In this article, we look at FizzBuzz, a very common programming task in software development interviews. Since the solution utilizes a few major concepts, this task has become a go-to for interviewers.

If you are new to the concept, I’d recommend you follow step by step to understand the concept as a whole. However, If you are here to refresh your knowledge, you can jump straight to the solutions.

What is FizzBuzz?

Firstly, let’s get this out of the way, FizzBuzz is a task where the programmer is asked to print numbers from 1 to 100, but here’s the catch, multiple of three should print “Fizz” and similarly print “Buzz” for multiples of 5 and lastly print “FizzBuzz” for multiples of three and five.

Although the last may seem straightforward, even seasoned programmers tend to get the logic wrong at times.

Given an integer n, return a string array answer (1-indexed) where:

answer[i] == "FizzBuzz" if i is divisible by 3 and 5.
answer[i] == "Fizz" if i is divisible by 3.
answer[i] == "Buzz" if i is divisible by 5.
answer[i] == i (as a string) if none of the above conditions are true.

**
 * @param {number} n
 * @return {string[]}
 */
var fizzBuzz = function(n) {
let answer = [];
    for(let i = 1; i <= n ; i++){
        if(i % 15 === 0){
        answer[i] = "FizzBuzz"
        continue
        }
        else if(i % 3 ===0 ){
         answer[i] = "Fizz"
         continue
        }
        else if(i % 5 === 0){
            answer[i] = "Buzz"
            continue
        }
        else{
         answer[i] = `${i}`
         continue
        }
    }
answer.shift();
    return answer;
};

Comments

[Tracy Gilmore]

Hi Falade,
Please accept my comments as constructive and in the interest of giving your readers the best possible information. First, can I suggest you might want to use the fenced code block syntax in your future posts (with the javascript keyword) to get syntax colouring, as shown below.
Whilst the solution you provide above works correctly, as someone usually the other side of the technical interview table, I would like to point out a few things.
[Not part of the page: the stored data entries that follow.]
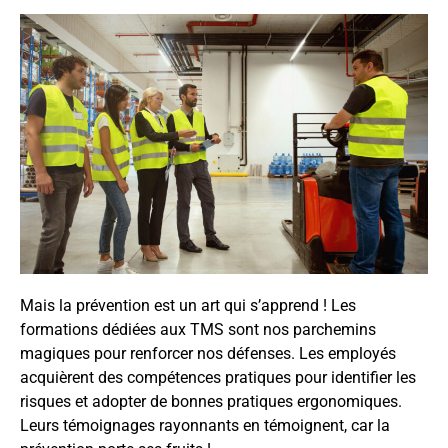
Mais la prévention est un art qui s’apprend ! Les
formations dédiées aux TMS sont nos parchemins
magiques pour renforcer nos défenses. Les employés
acquièrent des compétences pratiques pour identifier les
risques et adopter de bonnes pratiques ergonomiques.
Leurs témoignages rayonnants en témoignent, car la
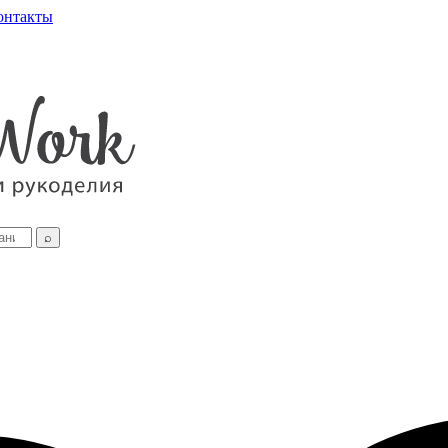
онтакты
⌕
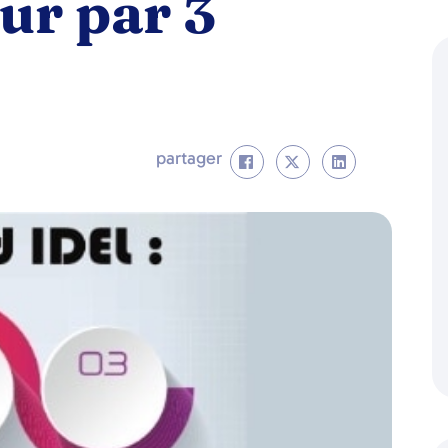
ur par 3
partager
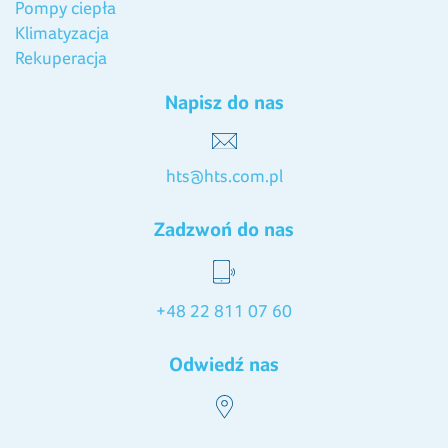
Pompy ciepła
Klimatyzacja
Rekuperacja
Napisz do nas
hts@hts.com.pl
Zadzwoń do nas
+48 22 811 07 60
Odwiedź nas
1. I am not sure why you used a function expression instead of a regular function function fizzBuzz(n) { but it is not wrong, just a little odd.
2. The continue keywords do nothing as you have use else to guard later conditions, so they can be removed without impacting the functionality.
3. The answer.shift() call also does nothing and can be removed.
4. Using answer[i] to add a value to the answers array is also a little unconventional when the Array.push method is available.

The result would be something like:

function fizzBuzz(n) {
    let answer = [];
    for (let i = 1; i <= n; i++) {
        if (i % 15 === 0) {
            answer.push('FizzBuzz');
        } else if (i % 3 === 0) {
            answer.push('Fizz');
        } else if (i % 5 === 0) {
            answer.push('Buzz');
        } else {
            answer.push(`${i}`);
        }
    }
    return answer;
}

To take this one step further, we can remove the if...else altogether using the ternary operator. This way when i = 15 we still get FizzBuzz, also when not Fizz or Buzz, the value of i is still added to the array as a string.

function fizzBuzz(n) {
    let answer = [];
    for (let i = 1; i <= n; i++) {
        let result = i % 3 ? '' : 'Fizz';
        result += i % 5 ? '' : 'Buzz';
        result += result.length ? '' : i;

        answer.push(result);
    }
    return answer;
}

console.table(fizzBuzz(20));

In the above example you will see I used the console.table call to execute the function and present the results.

Keep posting, keep learning (I am), regards, Tracy

[Jon Randy 🎖️]

Another one, allowing you to change 'Fizz' and 'Buzz' if you like:

const fizzBuzz = (i, f='Fizz', b='Buzz') => [...Array(i).keys()]
   .map(x => [++x, f, b, f + b][!(x % 5) * 2 + !(x % 3)])

😛